Some employers are embracing chatbots and even replacing human workers. Other industries remain hesitant about the emerging technology. Last year, a lawyer was fired after he used ChatGPT to draft a motion for a lawsuit: The bot had made up several legal citations.

In addition to those seeking an on-the-job assistant, 2 percent of conversations sought help finding a job, asking for help writing a résumé or cover letter, or preparing for a job interview.

It makes sense people would seek to automate these often-tedious processes. But Rahman warned that using these tools for job applications could prevent candidates from standing out, especially as the use becomes more common. “You could actually end up creating materials that are very similar to others,” he said.

WildChat’s bots can’t draw a picture for you, unlike some other AI bots that specialize in image generation. Still, some users asked it to create an image for them. (The text generator declined.)

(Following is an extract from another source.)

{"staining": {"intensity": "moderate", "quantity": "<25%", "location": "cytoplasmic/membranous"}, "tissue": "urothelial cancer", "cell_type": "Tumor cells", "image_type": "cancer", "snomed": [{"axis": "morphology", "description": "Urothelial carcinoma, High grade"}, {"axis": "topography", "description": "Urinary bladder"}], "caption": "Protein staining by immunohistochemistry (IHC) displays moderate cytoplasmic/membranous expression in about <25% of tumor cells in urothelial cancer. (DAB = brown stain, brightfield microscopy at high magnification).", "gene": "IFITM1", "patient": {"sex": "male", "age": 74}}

WildChat’s bots did help users communicate with one of those AI image generators — about 6 percent of conversations requested help creating prompts for Midjourney, an AI image generator. The noun that users most commonly asked to be depicted was “girl.”

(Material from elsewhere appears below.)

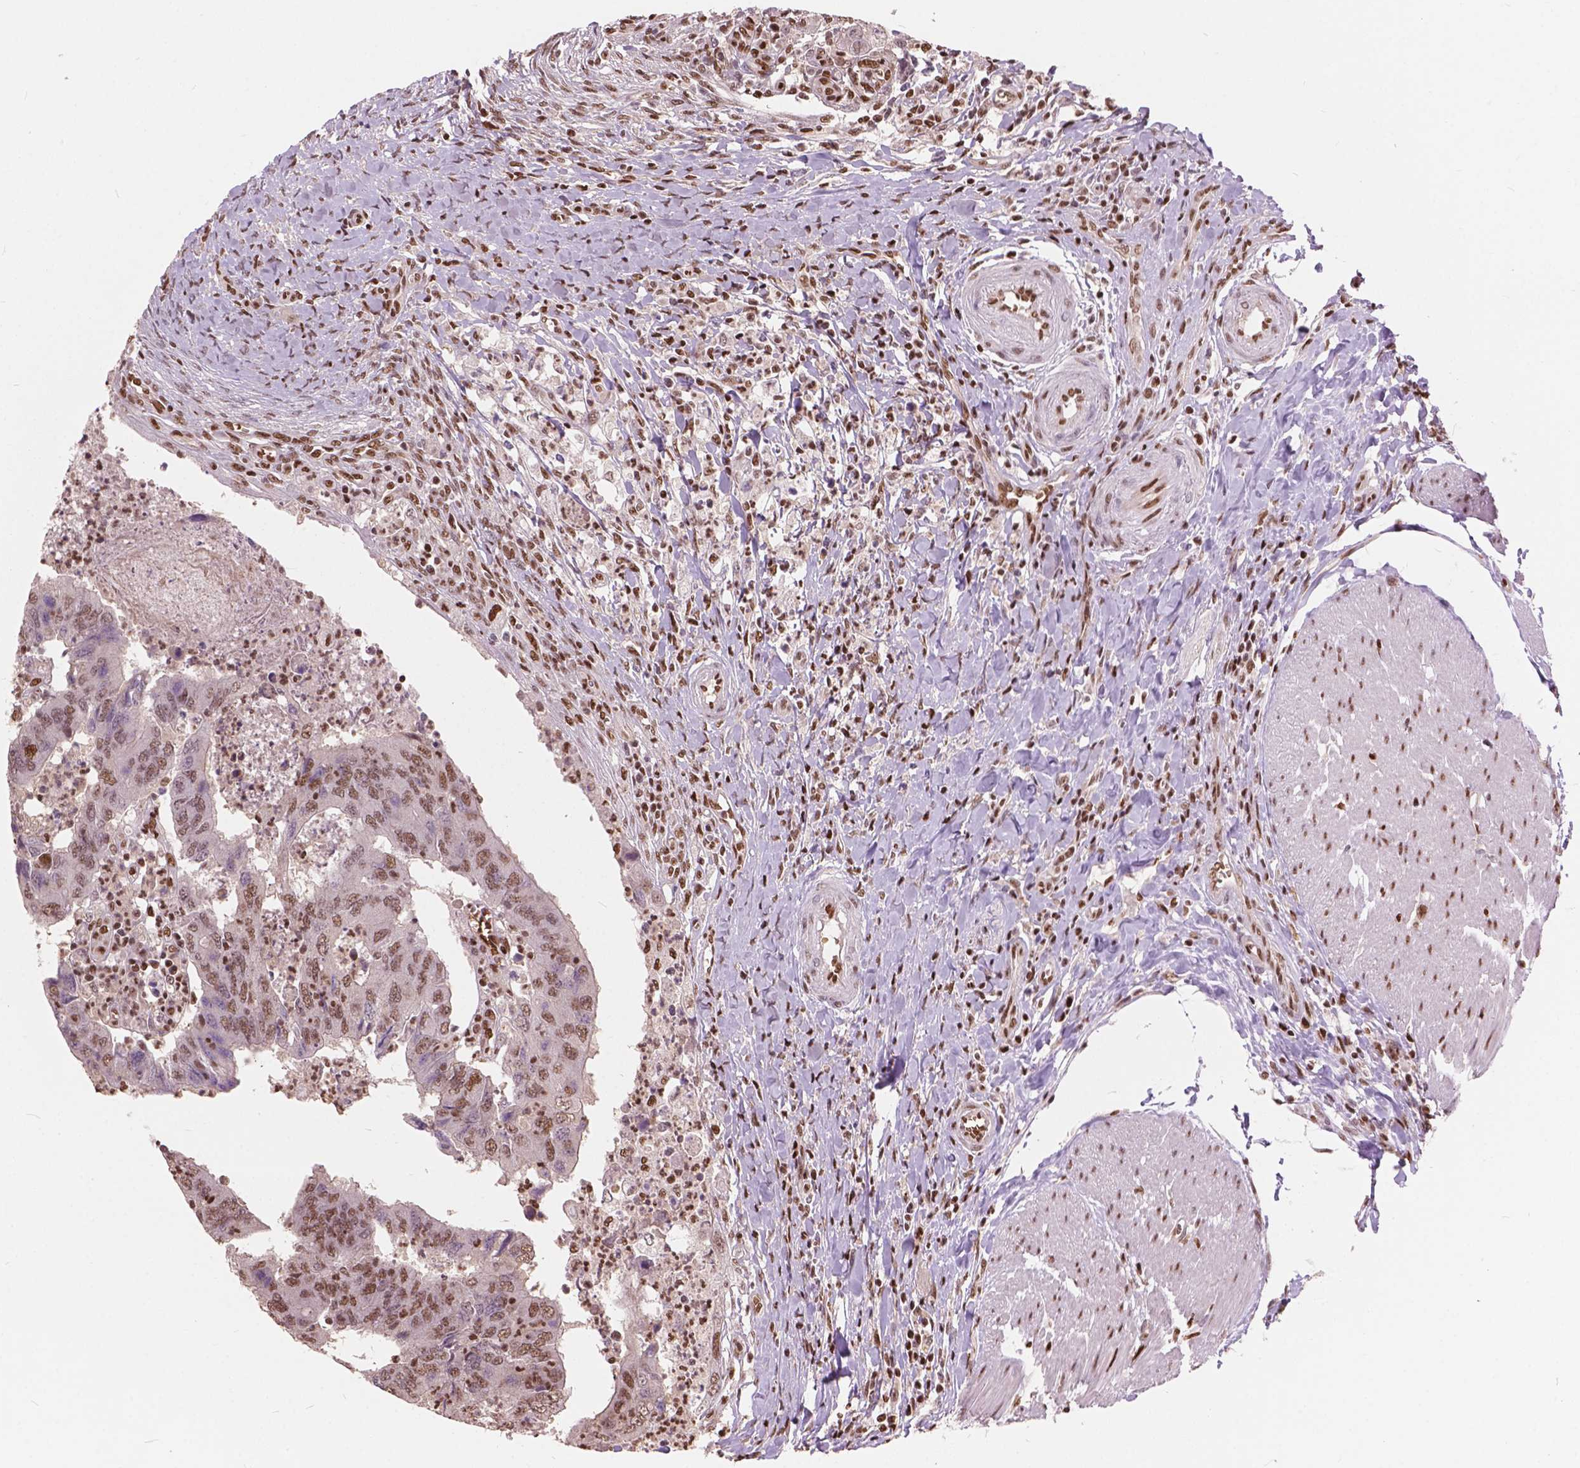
{"staining": {"intensity": "moderate", "quantity": "25%-75%", "location": "nuclear"}, "tissue": "colorectal cancer", "cell_type": "Tumor cells", "image_type": "cancer", "snomed": [{"axis": "morphology", "description": "Adenocarcinoma, NOS"}, {"axis": "topography", "description": "Colon"}], "caption": "Immunohistochemistry of human colorectal cancer (adenocarcinoma) demonstrates medium levels of moderate nuclear positivity in about 25%-75% of tumor cells. The protein is shown in brown color, while the nuclei are stained blue.", "gene": "ANP32B", "patient": {"sex": "female", "age": 67}}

Image-generator bots, including Midjourney, Stable Diffusion and DALL-E, enable people to create semi-realistic images of pretty much anything their heart desires. The better the prompt, the more precise the image. Guides for prompting have popped up online.

Although creative, such image-generation bots can also be controversial. They sometimes spit out biased or stereotypical images and have disrupted the art industry as artists grapple with how much to use or ignore the generators.

About 13 percent of prompts included the word “please.” Experts expect people to get more confident “talking” to chatbots as time goes on, just as people learned the best ways to interact with search engines. In The Post’s analysis, most people used WildChat’s bots only once.

But a few superusers talked to the bots nearly daily. One user had 13,213 conversations over 201 days. Another had 5,960 conversations over 350 days — nearly every day that WildChat was active.

And not everyone was as courteous. In a few instances, people responded with a well-known expletive or by deploying slurs commonly used against Black people, gay people or disabled people.

For now, people are still figuring out when to trust or disregard chatbots’ results.

“There’s no instruction manual out there,” said Wharton’s Mollick. “As a result, you’re watching people explore in real time how to use this.”

About this story
Each of the conversations featured here is part of a massive database of real human-chatbot interactions released by the Allen Institute for Artificial Intelligence. Editing by Karly Domb Sadof, Meghan Hoyer and Alexis Fitts. Copy editing by Carey L. Biron.
Methodology
The Allen Institute for Artificial Intelligence got users’ permission to record all their interactions with their WildChat chatbots, and it released a database of roughly 1 million conversation transcriptions to the public- this year. The Post analyzed the database as of May 3.
The Post’s analysis excluded chatbot interactions that came from outside the United States, based on the Allen Institute’s categorization of IP address geolocations. It also filtered out conversations conducted in languages other than English, either by the Allen Institute’s categorization or Midjourney image-generator prompt requests that included a Chinese-language description embedded in English-language boilerplate. The Post also excluded a subset of possibly automated prompts asking the bots to “repeat this phrase” that occurred on a half-hourly basis.
Because more than half of the U.S. English conversations in the dataset came from fewer than 100 IP addresses, The Post’s analysis included only the first prompt per day per IP address. The final analysis used 39,000 conversations involving 16,000 distinct IP addresses. Most of the data set The Post analyzed was built on the GPT 3.5 Turbo API, while some used the more sophisticated GPT 4.
The Post’s category breakdown was based on a random sample of 458 such conversations, categorized manually by a Post reporter. The margin of sampling error is about 5 percent.
Conversations were coded as related to politics and sex based on keywords.